Dataset excerpts

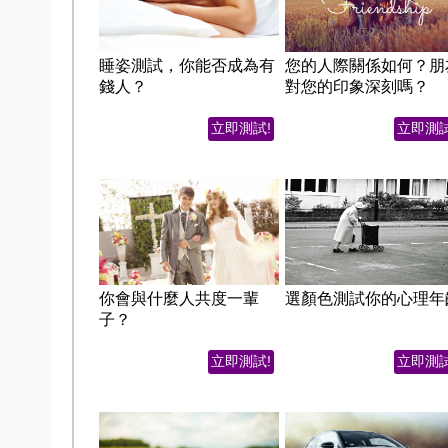
睡姿測試，你能否成為有
您的人際關係如何？朋
錢人？
對您的印象深刻嗎？
立即測試!
立即測試
你會與什麼人共度一輩
選顏色測試你的心理年
子？
立即測試!
立即測試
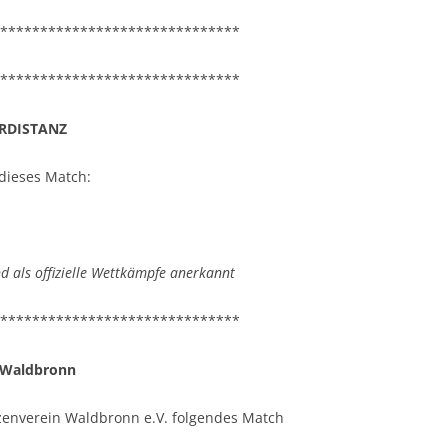
******************************
******************************
HRDISTANZ
dieses Match:
 als offizielle Wettkämpfe anerkannt
******************************
s Waldbronn
zenverein Waldbronn e.V. folgendes Match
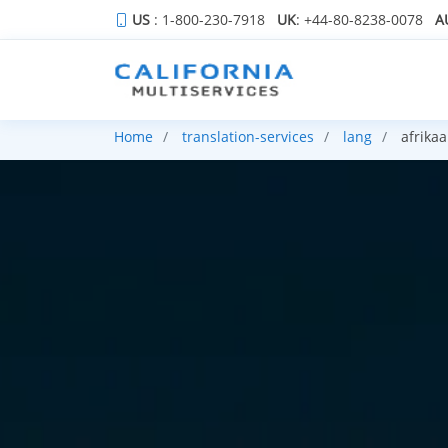
US
: 1-800-230-7918
UK
: +44-80-8238-0078
A
Home
translation-services
lang
afrika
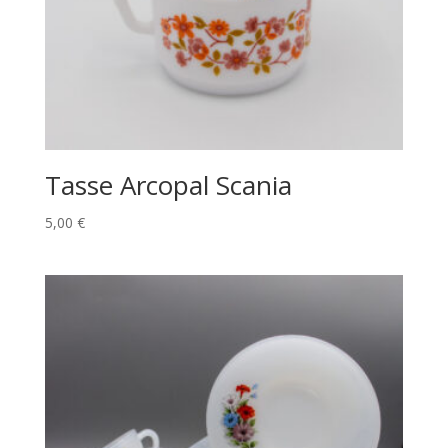
Tasse Arcopal Scania
5,00
€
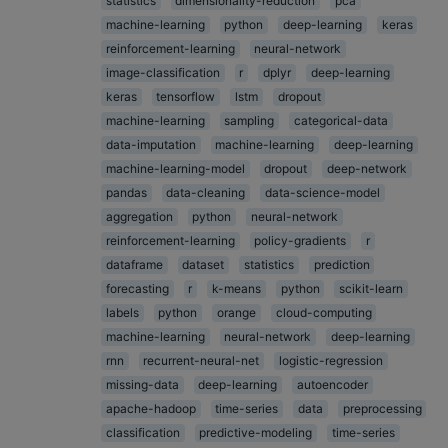
statistics
dimensionality-reduction
pca
machine-learning
python
deep-learning
keras
reinforcement-learning
neural-network
image-classification
r
dplyr
deep-learning
keras
tensorflow
lstm
dropout
machine-learning
sampling
categorical-data
data-imputation
machine-learning
deep-learning
machine-learning-model
dropout
deep-network
pandas
data-cleaning
data-science-model
aggregation
python
neural-network
reinforcement-learning
policy-gradients
r
dataframe
dataset
statistics
prediction
forecasting
r
k-means
python
scikit-learn
labels
python
orange
cloud-computing
machine-learning
neural-network
deep-learning
rnn
recurrent-neural-net
logistic-regression
missing-data
deep-learning
autoencoder
apache-hadoop
time-series
data
preprocessing
classification
predictive-modeling
time-series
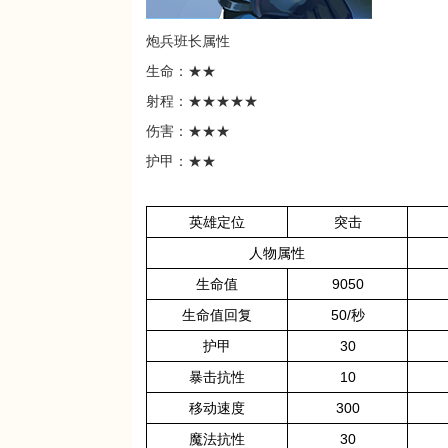
炮兵班长属性
生命：★★
射程：★★★★★
伤害：★★★
护甲：★★
英雄定位
突击
人物属性
生命值
9050
生命值回复
50/秒
护甲
30
暴击抗性
10
移动速度
300
魔法抗性
30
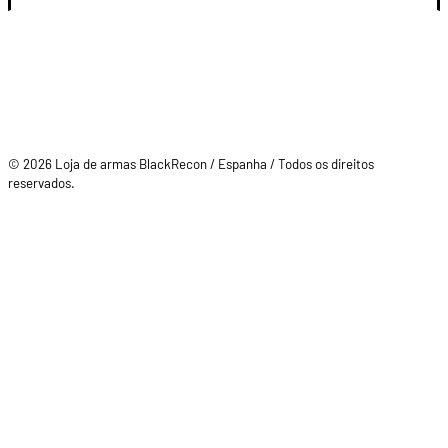
© 2026 Loja de armas BlackRecon / Espanha / Todos os direitos
reservados.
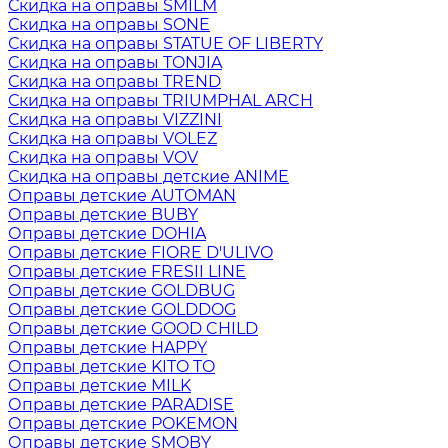
Скидка на оправы SMILM
Скидка на оправы SONE
Скидка на оправы STATUE OF LIBERTY
Скидка на оправы TONJIA
Скидка на оправы TREND
Скидка на оправы TRIUMPHAL ARCH
Скидка на оправы VIZZINI
Скидка на оправы VOLEZ
Скидка на оправы VOV
Скидка на оправы детские ANIME
Оправы детские AUTOMAN
Оправы детские BUBY
Оправы детские DOHIA
Оправы детские FIORE D'ULIVO
Оправы детские FRESII LINE
Оправы детские GOLDBUG
Оправы детские GOLDDOG
Оправы детские GOOD CHILD
Оправы детские HAPPY
Оправы детские KITO TO
Оправы детские MILK
Оправы детские PARADISE
Оправы детские POKEMON
Оправы детские SMOBY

* **What is being asked**
Reproduce the text of all the rows above, substituting "DL" for every "deep-learning" and changing nothing else. Omit the pictures from your answer.

* **The completed task**
睡姿測試，你能否成為有
您的人際關係如何？朋
錢人？
對您的印象深刻嗎？
立即測試!
立即測試
你會與什麼人共度一輩
選顏色測試你的心理年
子？
立即測試!
立即測試
******************************
******************************
HRDISTANZ
dieses Match:
 als offizielle Wettkämpfe anerkannt
******************************
s Waldbronn
zenverein Waldbronn e.V. folgendes Match
US
: 1-800-230-7918
UK
: +44-80-8238-0078
A
Home
translation-services
lang
afrika
Tasse Arcopal Scania
5,00
€
statistics
dimensionality-reduction
pca
machine-learning
python
DL
keras
reinforcement-learning
neural-network
image-classification
r
dplyr
DL
keras
tensorflow
lstm
dropout
machine-learning
sampling
categorical-data
data-imputation
machine-learning
DL
machine-learning-model
dropout
deep-network
pandas
data-cleaning
data-science-model
aggregation
python
neural-network
reinforcement-learning
policy-gradients
r
dataframe
dataset
statistics
prediction
forecasting
r
k-means
python
scikit-learn
labels
python
orange
cloud-computing
machine-learning
neural-network
DL
rnn
recurrent-neural-net
logistic-regression
missing-data
DL
autoencoder
apache-hadoop
time-series
data
preprocessing
classification
predictive-modeling
time-series
炮兵班长属性
生命：★★
射程：★★★★★
伤害：★★★
护甲：★★
英雄定位
突击
人物属性
生命值
9050
生命值回复
50/秒
护甲
30
暴击抗性
10
移动速度
300
魔法抗性
30
© 2026 Loja de armas BlackRecon / Espanha / Todos os direitos
reservados.
Скидка на оправы SMILM
Скидка на оправы SONE
Скидка на оправы STATUE OF LIBERTY
Скидка на оправы TONJIA
Скидка на оправы TREND
Скидка на оправы TRIUMPHAL ARCH
Скидка на оправы VIZZINI
Скидка на оправы VOLEZ
Скидка на оправы VOV
Скидка на оправы детские ANIME
Оправы детские AUTOMAN
Оправы детские BUBY
Оправы детские DOHIA
Оправы детские FIORE D'ULIVO
Оправы детские FRESII LINE
Оправы детские GOLDBUG
Оправы детские GOLDDOG
Оправы детские GOOD CHILD
Оправы детские HAPPY
Оправы детские KITO TO
Оправы детские MILK
Оправы детские PARADISE
Оправы детские POKEMON
Оправы детские SMOBY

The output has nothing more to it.